### What is expected
Repeat the entries that appear below, exactly and in full.

Start of Supplied records

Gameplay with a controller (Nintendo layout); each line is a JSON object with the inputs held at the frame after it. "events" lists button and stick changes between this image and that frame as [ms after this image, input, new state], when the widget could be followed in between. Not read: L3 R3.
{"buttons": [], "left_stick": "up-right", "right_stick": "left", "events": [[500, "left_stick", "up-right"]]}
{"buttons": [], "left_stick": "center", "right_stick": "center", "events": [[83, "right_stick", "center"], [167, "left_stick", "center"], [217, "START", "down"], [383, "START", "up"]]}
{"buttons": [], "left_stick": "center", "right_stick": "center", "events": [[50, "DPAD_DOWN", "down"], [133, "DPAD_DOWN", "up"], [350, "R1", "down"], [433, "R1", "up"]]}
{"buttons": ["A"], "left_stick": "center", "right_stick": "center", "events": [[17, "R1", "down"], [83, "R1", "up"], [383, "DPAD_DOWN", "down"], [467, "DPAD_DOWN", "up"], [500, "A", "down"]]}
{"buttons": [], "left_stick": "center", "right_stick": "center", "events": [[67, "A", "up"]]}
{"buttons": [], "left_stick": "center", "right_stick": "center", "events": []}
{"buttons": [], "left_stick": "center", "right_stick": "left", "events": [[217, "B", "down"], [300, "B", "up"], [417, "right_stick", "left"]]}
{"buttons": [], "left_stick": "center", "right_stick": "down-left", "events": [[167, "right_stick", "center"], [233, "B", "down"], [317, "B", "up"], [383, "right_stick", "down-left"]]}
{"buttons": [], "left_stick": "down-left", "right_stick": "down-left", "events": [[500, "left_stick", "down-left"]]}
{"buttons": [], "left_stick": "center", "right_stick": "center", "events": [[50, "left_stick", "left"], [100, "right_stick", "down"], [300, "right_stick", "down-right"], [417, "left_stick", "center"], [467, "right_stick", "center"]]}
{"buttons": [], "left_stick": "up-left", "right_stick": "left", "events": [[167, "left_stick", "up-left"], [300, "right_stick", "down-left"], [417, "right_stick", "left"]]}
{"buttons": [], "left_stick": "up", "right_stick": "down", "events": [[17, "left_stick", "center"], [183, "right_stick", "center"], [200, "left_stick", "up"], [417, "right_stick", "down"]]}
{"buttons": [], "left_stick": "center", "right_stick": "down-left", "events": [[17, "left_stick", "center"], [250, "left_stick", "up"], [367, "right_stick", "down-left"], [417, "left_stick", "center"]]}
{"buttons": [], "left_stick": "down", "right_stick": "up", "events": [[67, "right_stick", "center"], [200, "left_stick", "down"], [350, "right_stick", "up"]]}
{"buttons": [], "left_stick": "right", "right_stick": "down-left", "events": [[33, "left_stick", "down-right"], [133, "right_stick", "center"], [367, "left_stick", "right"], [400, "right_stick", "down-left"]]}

End of Supplied records

### Answer box
Gameplay with a controller (Nintendo layout); each line is a JSON object with the inputs held at the frame after it. "events" lists button and stick changes between this image and that frame as [ms after this image, input, new state], when the widget could be followed in between. Not read: L3 R3.
{"buttons": [], "left_stick": "up-right", "right_stick": "left", "events": [[500, "left_stick", "up-right"]]}
{"buttons": [], "left_stick": "center", "right_stick": "center", "events": [[83, "right_stick", "center"], [167, "left_stick", "center"], [217, "START", "down"], [383, "START", "up"]]}
{"buttons": [], "left_stick": "center", "right_stick": "center", "events": [[50, "DPAD_DOWN", "down"], [133, "DPAD_DOWN", "up"], [350, "R1", "down"], [433, "R1", "up"]]}
{"buttons": ["A"], "left_stick": "center", "right_stick": "center", "events": [[17, "R1", "down"], [83, "R1", "up"], [383, "DPAD_DOWN", "down"], [467, "DPAD_DOWN", "up"], [500, "A", "down"]]}
{"buttons": [], "left_stick": "center", "right_stick": "center", "events": [[67, "A", "up"]]}
{"buttons": [], "left_stick": "center", "right_stick": "center", "events": []}
{"buttons": [], "left_stick": "center", "right_stick": "left", "events": [[217, "B", "down"], [300, "B", "up"], [417, "right_stick", "left"]]}
{"buttons": [], "left_stick": "center", "right_stick": "down-left", "events": [[167, "right_stick", "center"], [233, "B", "down"], [317, "B", "up"], [383, "right_stick", "down-left"]]}
{"buttons": [], "left_stick": "down-left", "right_stick": "down-left", "events": [[500, "left_stick", "down-left"]]}
{"buttons": [], "left_stick": "center", "right_stick": "center", "events": [[50, "left_stick", "left"], [100, "right_stick", "down"], [300, "right_stick", "down-right"], [417, "left_stick", "center"], [467, "right_stick", "center"]]}
{"buttons": [], "left_stick": "up-left", "right_stick": "left", "events": [[167, "left_stick", "up-left"], [300, "right_stick", "down-left"], [417, "right_stick", "left"]]}
{"buttons": [], "left_stick": "up", "right_stick": "down", "events": [[17, "left_stick", "center"], [183, "right_stick", "center"], [200, "left_stick", "up"], [417, "right_stick", "down"]]}
{"buttons": [], "left_stick": "center", "right_stick": "down-left", "events": [[17, "left_stick", "center"], [250, "left_stick", "up"], [367, "right_stick", "down-left"], [417, "left_stick", "center"]]}
{"buttons": [], "left_stick": "down", "right_stick": "up", "events": [[67, "right_stick", "center"], [200, "left_stick", "down"], [350, "right_stick", "up"]]}
{"buttons": [], "left_stick": "right", "right_stick": "down-left", "events": [[33, "left_stick", "down-right"], [133, "right_stick", "center"], [367, "left_stick", "right"], [400, "right_stick", "down-left"]]}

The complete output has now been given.